Las primeras semanas fueron tensas, pero sin accidentes mayores. Con el transcurrir de los días, algunos cristeros se unieron a las labores básicas en la hacienda y José Aguirre se dedicó a impartir catecismo a los hijos de los trabajadores. Florencia comenzó a asistir al seminarista, pues compartía con su padre, su religiosa devoción. Fue al finalizar de una de las clases, que un fotógrafo estadounidense, que recorría el país con la intención de documentar sus paisajes, los capturó para la posteridad. Entre el seminarista y la adolescente surgió una complicidad veraniega al tiempo que en la mente de la chiquilla terminó asentándose una contundente infatuación. Por las tardes ella le recitaba torpe, versos del poemario que su abuela le obsequió antes de morir. Él la escuchaba atento y al terminar, la premiaba con una bendición y un beso casto en la frente. Para Florencia ese fue su paraíso en medio del infierno de la guerra que sonaba sobre el horizonte.
Una mañana Florencia no amaneció en su habitación. La buscaron por toda la casa grande y en sus alrededores sin éxito. Cerca de las nueve de la mañana, la chamaca apareció por su propio pie cerca de las caballerizas, desaliñada y con sangre entre las piernas. Ciego de cólera, su padre mandó llamar a todos los trabajadores en busca de una explicación. Todo el día hubo careos, acusaciones y amenazas. Fue hasta el día el siguiente, que alguien notó la ausencia del seminarista. Nunca más se supo de él. Al volverse evidente la indiscreción que crecía en su vientre, Florencia se refugió en su mundo de ilusión. Pasaba sus días recitando los poemas que su abuela le enseñó, siempre con una sonrisa beata y bailaba sin fin, al ritmo de su amante ausente. Esos fueron sus últimos días de felicidad.
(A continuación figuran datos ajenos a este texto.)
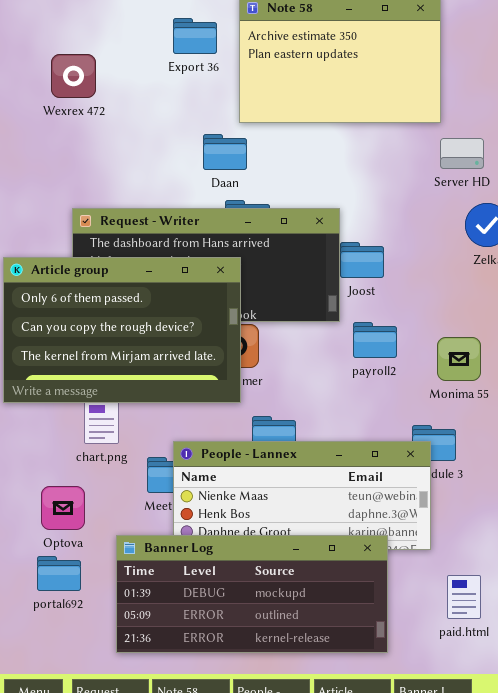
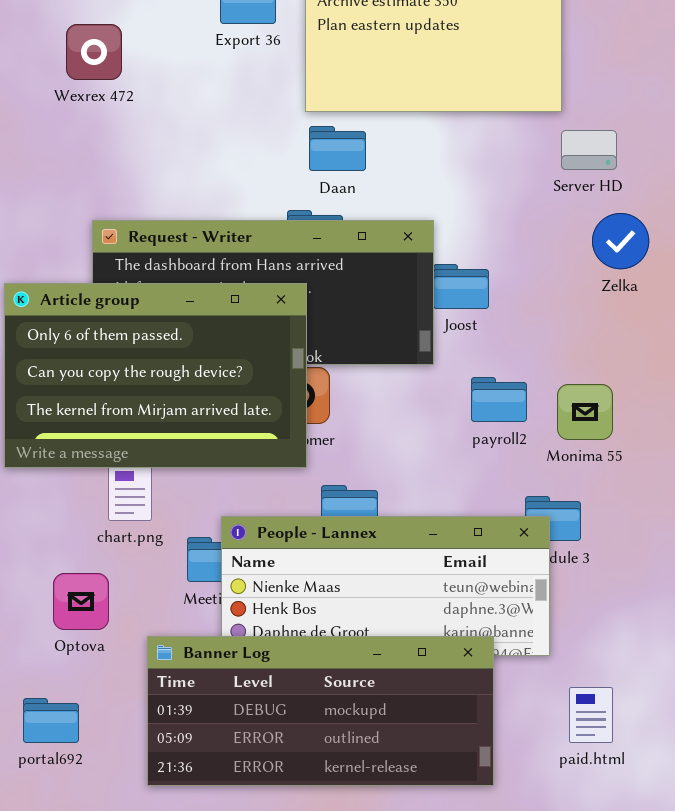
Daan: [203,134,247,170] -> [309,126,366,171], moved
payroll2: [353,322,397,358] -> [471,377,527,422], moved
portal692: [37,556,81,591] -> [23,698,79,743], moved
Nadie supo exactamente qué pasó después: algunos rumores aseguraban que su propio padre provocó el aborto al ordenar constantes infusiones de ruda; otros insistían que, al nacer, el bebé fue abandonado a las puertas de un convento e incluso, se popularizó la idea de que el producto de aquella relación prohibida nació con cola de cerdo y patas de chivo. La verdad comprobable fue que su padre terminó por enviar a su vergüenza a vivir bajo la tutela de Amparo Gómez, en Autlán de Navarra. Llegó acompañada de su adorado baúl de latón. En su interior transportaba a manera de contrabando, el ropón bautismal que alguna de sus primas le regaló en un arrebato de compasión y un puño de fotografías maltrechas como evidencia única de su relación con el seminarista.
Días después del incidente, Josefina le reiteró a su hermana lo que Amparo le sugirió en otro momento: era tiempo de hacer vida en otro lugar. Florencia y sus hijas terminaron en Ensenada, donde se establecieron de manera permanente tras vivir unos meses con uno de sus primos. En algún lugar entre Sonoyta y el puerto, el baúl de latón se extravió. Florencia no dio muestra alguna de consternación. Al ser abierto por manos ajenas, toda la nostalgia y el poder de sus memorias se evaporaron como agua en el desierto. Cargó con él por la inercia de la costumbre, pero al perderlo, le fue imposible sentir algo, pues su historia de amor se había evaporado también.